Langmuir, Vol.17, No.9, 2670-2674, 2001
A biochemo-mechanical system consisting of polyampholyte gels with coimmobilized glucose oxidase and urease
An attempt was made to prepare a biochemo-mechanical system that is capable of converting biochemical energy created as a result of an enzyme reaction into mechanical work through the swelling and shrinking of a gel. The preparation was performed via the physical entrapment of glucose oxidase (GOD) plus urease within an amphoteric polymer network. We used N-isopropylacrylamide (NIPA) as a main constituent of the network into which acrylic acid (AAc) as an anionic monomer and 1-vinylimidazole (VI) as an cationic monomer were introduced via radical polymerization. The gelation was carried out in the presence and the absence of the enzyme(s) by cross-linking with N,N'-methylenebisacrylamide of the monomer mixtures with molar ratios of NIPA/AAc/VI = 14:1:1 and 14:1.:2. The effects of pH and temperature on the swelling degree were studied in 50 mM NaCl solution. The ampholyte gels exhibited an isoelectric point (pI) at pH 5-6 at which the swelling degree reached a minimum value.
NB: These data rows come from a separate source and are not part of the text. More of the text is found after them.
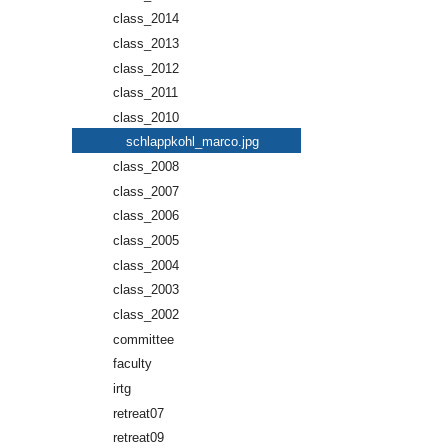
class_2014
class_2013
class_2012
class_2011
class_2010
schlappkohl_marco.jpg
class_2008
class_2007
class_2006
class_2005
class_2004
class_2003
class_2002
committee
faculty
irtg
retreat07
retreat09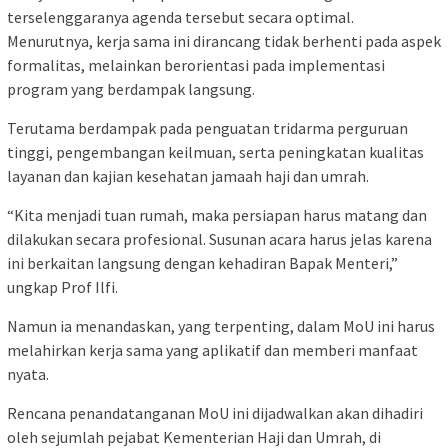
terselenggaranya agenda tersebut secara optimal.
Menurutnya, kerja sama ini dirancang tidak berhenti pada aspek
formalitas, melainkan berorientasi pada implementasi
program yang berdampak langsung.
Terutama berdampak pada penguatan tridarma perguruan
tinggi, pengembangan keilmuan, serta peningkatan kualitas
layanan dan kajian kesehatan jamaah haji dan umrah.
“Kita menjadi tuan rumah, maka persiapan harus matang dan
dilakukan secara profesional. Susunan acara harus jelas karena
ini berkaitan langsung dengan kehadiran Bapak Menteri,”
ungkap Prof Ilfi.
Namun ia menandaskan, yang terpenting, dalam MoU ini harus
melahirkan kerja sama yang aplikatif dan memberi manfaat
nyata.
Rencana penandatanganan MoU ini dijadwalkan akan dihadiri
oleh sejumlah pejabat Kementerian Haji dan Umrah, di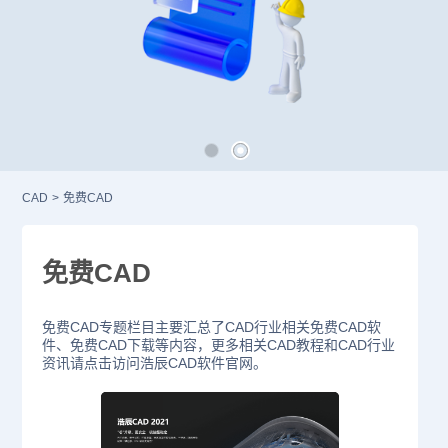
CAD
>
免费CAD
免费CAD
免费CAD专题栏目主要汇总了CAD行业相关免费CAD软
件、免费CAD下载等内容，更多相关CAD教程和CAD行业
资讯请点击访问浩辰CAD软件官网。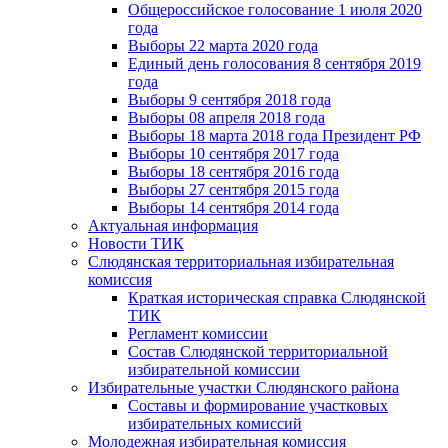
Общероссийское голосование 1 июля 2020
года
Выборы 22 марта 2020 года
Единый день голосования 8 сентября 2019
года
Выборы 9 сентября 2018 года
Выборы 08 апреля 2018 года
Выборы 18 марта 2018 года Президент РФ
Выборы 10 сентября 2017 года
Выборы 18 сентября 2016 года
Выборы 27 сентября 2015 года
Выборы 14 сентября 2014 года
Актуальная информация
Новости ТИК
Слюдянская территориальная избирательная
комиссия
Краткая историческая справка Слюдянской
ТИК
Регламент комиссии
Состав Слюдянской территориальной
избирательной комиссии
Избирательные участки Слюдянского района
Составы и формирование участковых
избирательных комиссий
Молодежная избирательная комиссия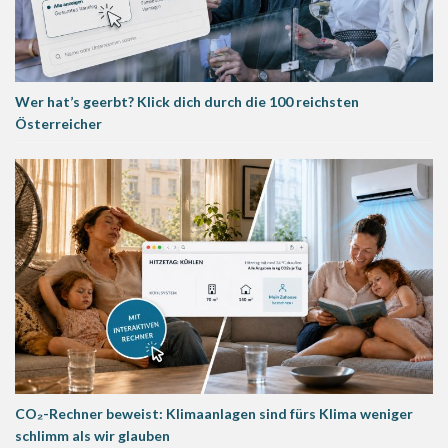
Wer hat’s geerbt? Klick dich durch die 100 reichsten
Österreicher
CO₂-Rechner beweist: Klimaanlagen sind fürs Klima weniger
schlimm als wir glauben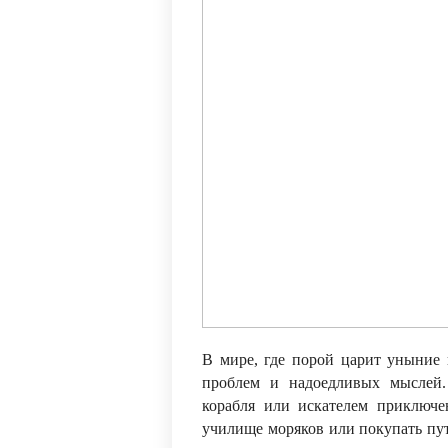
В мире, где порой царит уныние и
проблем и надоедливых мыслей.
корабля или искателем приключе
училище моряков или покупать пут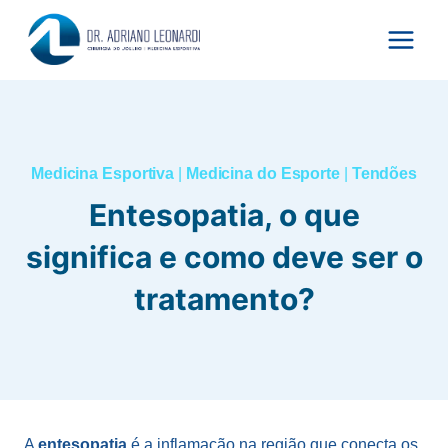
Pular
para
o
Conteúdo
Medicina Esportiva
|
Medicina do Esporte
|
Tendões
Entesopatia, o que
significa e como deve ser o
tratamento?
A
entesopatia
é a inflamação na região que conecta os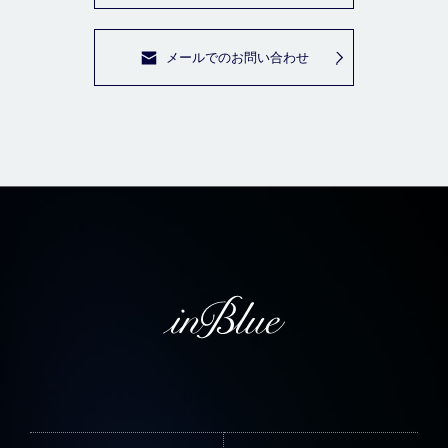
メールでのお問い合わせ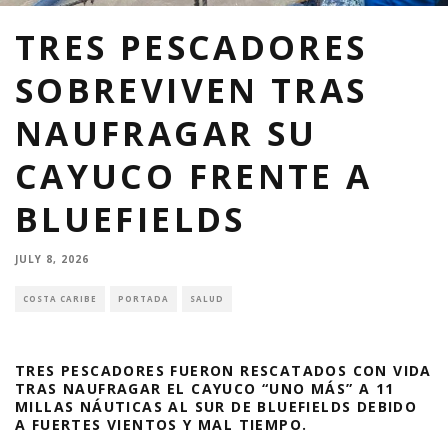
TRES PESCADORES
SOBREVIVEN TRAS
NAUFRAGAR SU
CAYUCO FRENTE A
BLUEFIELDS
JULY 8, 2026
COSTA CARIBE
PORTADA
SALUD
TRES PESCADORES FUERON RESCATADOS CON VIDA
TRAS NAUFRAGAR EL CAYUCO “UNO MÁS” A 11
MILLAS NÁUTICAS AL SUR DE BLUEFIELDS DEBIDO
A FUERTES VIENTOS Y MAL TIEMPO.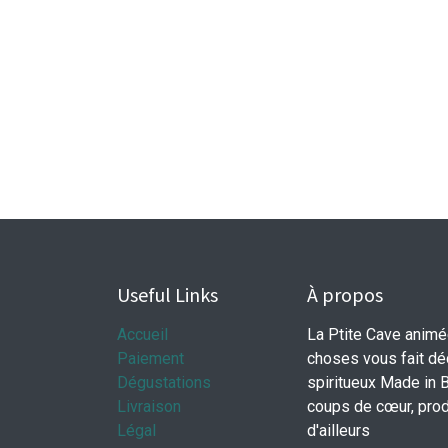
Useful Links
À propos
Accueil
La Ptite Cave animé
Paiement
choses vous fait déc
Dégustations
spiritueux Made in 
Livraison
coups de cœur, produ
Légal
d'ailleurs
Therefore, two pH regions bringing about gel swelling lie on either side of pI, that is, pH < 5 and pH > 6. This characteristic allowed the gel to undergo a shrinking-swelling oscillation passing through pi while an increase and a decrease in pH took place via the immobilized enzyme reactions within the gel phase. When the hydrolysis of urea with the immobilized urease raises the pH in the gel, it continues shrinking at pH < pI but swelling at pH > pI after attainment of an extremely collapsed state at pi. Such volume changes take place during a decrease in the pH because of the oxidation of glucose with the immobilized GOD. As a result, the shrinking-swelling oscillation was observed by alternative addition of the two substrates into the outer medium surrounding the gel.